Um estudante brasileiro de 17 anos integrou a equipe vencedora da International Space Settlement Design Competition (ISSDC), competição internacional de engenharia aeroespacial realizada nos Estados Unidos. Eduardo Taliberti Salvio participou, ao lado de outros 7 brasileiros e estudantes de diferentes países, do desenvolvimento da Hermes, uma nave conceitual projetada para transportar até 3 mil pessoas entre assentamentos do Sistema Solar interior.
A final reuniu 238 estudantes de 16 países. Durante aproximadamente 48 horas, os participantes foram divididos em companhias aeroespaciais fictícias e precisaram desenvolver uma proposta completa, considerando aspectos como estrutura, operações, automação, fatores humanos e custos.
A equipe formada pelos brasileiros e estudantes estrangeiros recebeu o nome de Rockdonell. O projeto Hermes foi escolhido como a melhor proposta da edição de 2026, garantindo a medalha de ouro aos 8 brasileiros que participaram da equipe vencedora.
Projeto começou com uma colônia em Vênus
A participação brasileira na competição começou meses antes da final. Para conquistar a classificação, estudantes da Astrabrazil desenvolveram o V02, conceito de expansão de uma colônia flutuante na atmosfera de Vênus.
A proposta considera sistemas automatizados para uma estrutura localizada nas camadas superiores da atmosfera venusiana. A ideia se relaciona a estudos que analisam a possibilidade de utilizar habitats aerostáticos em altitudes de aproximadamente 50 quilômetros, onde as condições de pressão e temperatura são menos extremas do que na superfície do planeta.
Cinco integrantes do grupo — Catharina Mercaldi, Davi Rothenberg, Gustavo Luz, Luiza Dell Amore e Rafael Mayo — cursavam o 3º ano do Ensino Médio no Colégio Bandeirantes. Juliana Frota, Guilherme Hadid e Eduardo Taliberti Salvio completavam a equipe brasileira.
Engenharia sob pressão
Na etapa final, os estudantes precisaram transformar conceitos de ficção científica em um projeto técnico em prazo extremamente curto. A Rockdonell reuniu participantes do Brasil, África do Sul, Austrália, China, Reino Unido e Estados Unidos.
A Hermes foi concebida para realizar o transporte de até 3 mil moradores entre diferentes assentamentos do Sistema Solar interior. Para isso, os estudantes precisaram definir não apenas as características da nave, mas também como ela seria operada e quanto custaria.
Segundo Eduardo Taliberti Salvio, a experiência mostrou que um dos maiores desafios da engenharia está na coordenação entre pessoas e áreas diferentes, e não apenas nos cálculos.
A ISSDC busca justamente reproduzir esse ambiente de pressão. A competição é organizada pela Aerospace Education Competitions e reúne estudantes do ensino médio em equipes que funcionam como empresas aeroespaciais fictícias.

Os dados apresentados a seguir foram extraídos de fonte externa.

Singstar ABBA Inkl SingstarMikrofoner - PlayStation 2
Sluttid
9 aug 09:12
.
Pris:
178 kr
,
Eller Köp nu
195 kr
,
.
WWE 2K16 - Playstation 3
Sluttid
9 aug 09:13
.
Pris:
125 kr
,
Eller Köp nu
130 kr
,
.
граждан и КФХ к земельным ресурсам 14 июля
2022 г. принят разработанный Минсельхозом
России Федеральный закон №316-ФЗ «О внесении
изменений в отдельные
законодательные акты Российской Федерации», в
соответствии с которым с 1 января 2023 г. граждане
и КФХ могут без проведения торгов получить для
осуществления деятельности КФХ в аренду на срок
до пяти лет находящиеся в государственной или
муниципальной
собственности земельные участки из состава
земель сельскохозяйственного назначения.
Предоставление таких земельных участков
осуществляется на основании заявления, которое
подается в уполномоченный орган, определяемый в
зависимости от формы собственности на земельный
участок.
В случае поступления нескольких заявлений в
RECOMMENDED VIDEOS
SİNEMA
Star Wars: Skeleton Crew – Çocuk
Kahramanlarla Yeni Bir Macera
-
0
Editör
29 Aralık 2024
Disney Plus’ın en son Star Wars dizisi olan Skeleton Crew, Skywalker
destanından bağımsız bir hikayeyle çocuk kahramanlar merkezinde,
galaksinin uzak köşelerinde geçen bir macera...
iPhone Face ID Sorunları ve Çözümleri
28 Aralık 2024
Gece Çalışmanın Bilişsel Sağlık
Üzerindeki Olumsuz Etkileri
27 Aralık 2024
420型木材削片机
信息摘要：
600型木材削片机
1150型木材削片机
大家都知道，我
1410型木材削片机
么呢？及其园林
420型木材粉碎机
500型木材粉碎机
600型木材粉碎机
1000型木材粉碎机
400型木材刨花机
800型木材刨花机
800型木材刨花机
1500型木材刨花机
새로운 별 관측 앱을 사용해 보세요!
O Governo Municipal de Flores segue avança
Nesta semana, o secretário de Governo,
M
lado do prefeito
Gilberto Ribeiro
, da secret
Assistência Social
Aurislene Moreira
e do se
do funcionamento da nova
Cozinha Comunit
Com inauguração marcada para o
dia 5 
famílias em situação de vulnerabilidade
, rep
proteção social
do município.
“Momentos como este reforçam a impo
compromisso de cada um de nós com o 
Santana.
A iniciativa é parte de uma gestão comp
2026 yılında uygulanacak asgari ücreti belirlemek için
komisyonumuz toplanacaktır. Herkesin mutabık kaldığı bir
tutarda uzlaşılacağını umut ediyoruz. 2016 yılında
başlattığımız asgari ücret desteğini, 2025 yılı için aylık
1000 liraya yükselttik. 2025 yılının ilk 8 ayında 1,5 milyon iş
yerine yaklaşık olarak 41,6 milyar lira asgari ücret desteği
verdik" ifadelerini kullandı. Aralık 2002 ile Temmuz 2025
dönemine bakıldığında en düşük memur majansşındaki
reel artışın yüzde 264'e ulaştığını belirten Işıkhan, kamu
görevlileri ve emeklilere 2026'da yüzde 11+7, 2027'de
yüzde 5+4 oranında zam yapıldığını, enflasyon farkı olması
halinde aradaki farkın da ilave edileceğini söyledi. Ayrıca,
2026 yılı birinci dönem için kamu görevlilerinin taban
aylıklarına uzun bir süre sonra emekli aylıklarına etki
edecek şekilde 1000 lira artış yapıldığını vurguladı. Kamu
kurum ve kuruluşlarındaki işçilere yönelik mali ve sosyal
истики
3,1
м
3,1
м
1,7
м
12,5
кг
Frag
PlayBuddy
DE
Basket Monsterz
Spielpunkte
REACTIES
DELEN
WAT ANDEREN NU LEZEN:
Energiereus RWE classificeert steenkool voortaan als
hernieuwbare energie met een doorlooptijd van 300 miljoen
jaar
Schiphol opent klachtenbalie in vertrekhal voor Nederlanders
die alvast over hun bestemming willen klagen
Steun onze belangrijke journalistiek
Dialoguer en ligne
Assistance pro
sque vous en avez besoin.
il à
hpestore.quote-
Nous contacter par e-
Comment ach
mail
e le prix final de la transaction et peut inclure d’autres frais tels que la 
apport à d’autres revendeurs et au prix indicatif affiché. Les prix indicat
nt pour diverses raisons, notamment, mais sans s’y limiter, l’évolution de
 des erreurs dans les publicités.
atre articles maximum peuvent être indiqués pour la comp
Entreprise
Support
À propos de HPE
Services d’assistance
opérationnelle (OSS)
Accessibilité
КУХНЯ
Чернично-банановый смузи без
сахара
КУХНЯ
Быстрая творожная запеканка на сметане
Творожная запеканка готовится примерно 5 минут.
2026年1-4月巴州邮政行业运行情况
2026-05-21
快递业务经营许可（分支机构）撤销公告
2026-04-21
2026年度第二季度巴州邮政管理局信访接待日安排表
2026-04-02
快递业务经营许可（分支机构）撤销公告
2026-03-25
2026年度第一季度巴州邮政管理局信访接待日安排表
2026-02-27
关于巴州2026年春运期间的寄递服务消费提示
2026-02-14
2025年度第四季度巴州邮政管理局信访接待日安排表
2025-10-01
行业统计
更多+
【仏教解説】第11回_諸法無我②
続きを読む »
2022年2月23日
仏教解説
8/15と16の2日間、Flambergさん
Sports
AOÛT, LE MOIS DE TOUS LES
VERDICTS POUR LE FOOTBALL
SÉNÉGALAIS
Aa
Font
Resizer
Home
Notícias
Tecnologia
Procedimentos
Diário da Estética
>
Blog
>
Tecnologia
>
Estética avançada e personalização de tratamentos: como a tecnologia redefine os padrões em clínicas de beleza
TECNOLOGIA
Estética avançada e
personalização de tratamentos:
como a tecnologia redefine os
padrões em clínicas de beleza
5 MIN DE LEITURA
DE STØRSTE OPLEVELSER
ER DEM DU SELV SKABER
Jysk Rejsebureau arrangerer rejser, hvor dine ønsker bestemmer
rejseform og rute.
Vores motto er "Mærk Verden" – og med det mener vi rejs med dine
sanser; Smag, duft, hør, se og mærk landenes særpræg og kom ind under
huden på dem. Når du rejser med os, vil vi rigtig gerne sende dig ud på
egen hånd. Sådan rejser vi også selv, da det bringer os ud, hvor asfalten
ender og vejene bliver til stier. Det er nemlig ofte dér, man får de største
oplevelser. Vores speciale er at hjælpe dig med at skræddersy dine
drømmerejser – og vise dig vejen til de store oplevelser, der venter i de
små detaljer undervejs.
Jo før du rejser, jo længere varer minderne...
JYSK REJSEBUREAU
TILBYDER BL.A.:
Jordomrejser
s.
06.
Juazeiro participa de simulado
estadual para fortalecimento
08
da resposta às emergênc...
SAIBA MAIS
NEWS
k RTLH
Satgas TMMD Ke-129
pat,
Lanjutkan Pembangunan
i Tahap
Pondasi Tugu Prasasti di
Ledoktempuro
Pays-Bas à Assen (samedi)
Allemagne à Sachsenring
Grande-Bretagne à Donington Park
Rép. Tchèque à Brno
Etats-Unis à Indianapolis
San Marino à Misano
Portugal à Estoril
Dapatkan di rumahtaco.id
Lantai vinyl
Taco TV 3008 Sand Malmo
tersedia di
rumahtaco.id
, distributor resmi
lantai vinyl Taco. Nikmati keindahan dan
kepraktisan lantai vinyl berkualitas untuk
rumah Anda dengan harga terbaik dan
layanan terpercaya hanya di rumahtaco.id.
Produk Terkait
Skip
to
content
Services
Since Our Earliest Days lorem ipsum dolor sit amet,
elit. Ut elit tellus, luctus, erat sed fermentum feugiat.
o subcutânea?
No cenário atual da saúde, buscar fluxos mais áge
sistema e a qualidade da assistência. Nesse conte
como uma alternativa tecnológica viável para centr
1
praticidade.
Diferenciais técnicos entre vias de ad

Embora conte com apoio da NASA e tenha parte da programação realizada no Kennedy Space Center Visitor Complex, a competição não é organizada pela agência espacial americana.
Ideias que podem antecipar a exploração espacial
Projetos como a Hermes são conceituais e não representam uma nave pronta para construção. Ainda assim, a competição coloca estudantes em contato com problemas semelhantes aos enfrentados pela engenharia aeroespacial: transporte de grandes populações, infraestrutura, automação, segurança, custos e organização de habitats fora da Terra.
A trajetória dos brasileiros também mostra como competições educacionais podem servir como porta de entrada para áreas de alta complexidade tecnológica. Antes de chegar à final nos Estados Unidos, o grupo trabalhou com um conceito de colonização de Vênus e depois participou de uma equipe internacional responsável por projetar uma nave para milhares de passageiros.
Fonte: Agência Correio; Aerospace Education Competitions; NASA.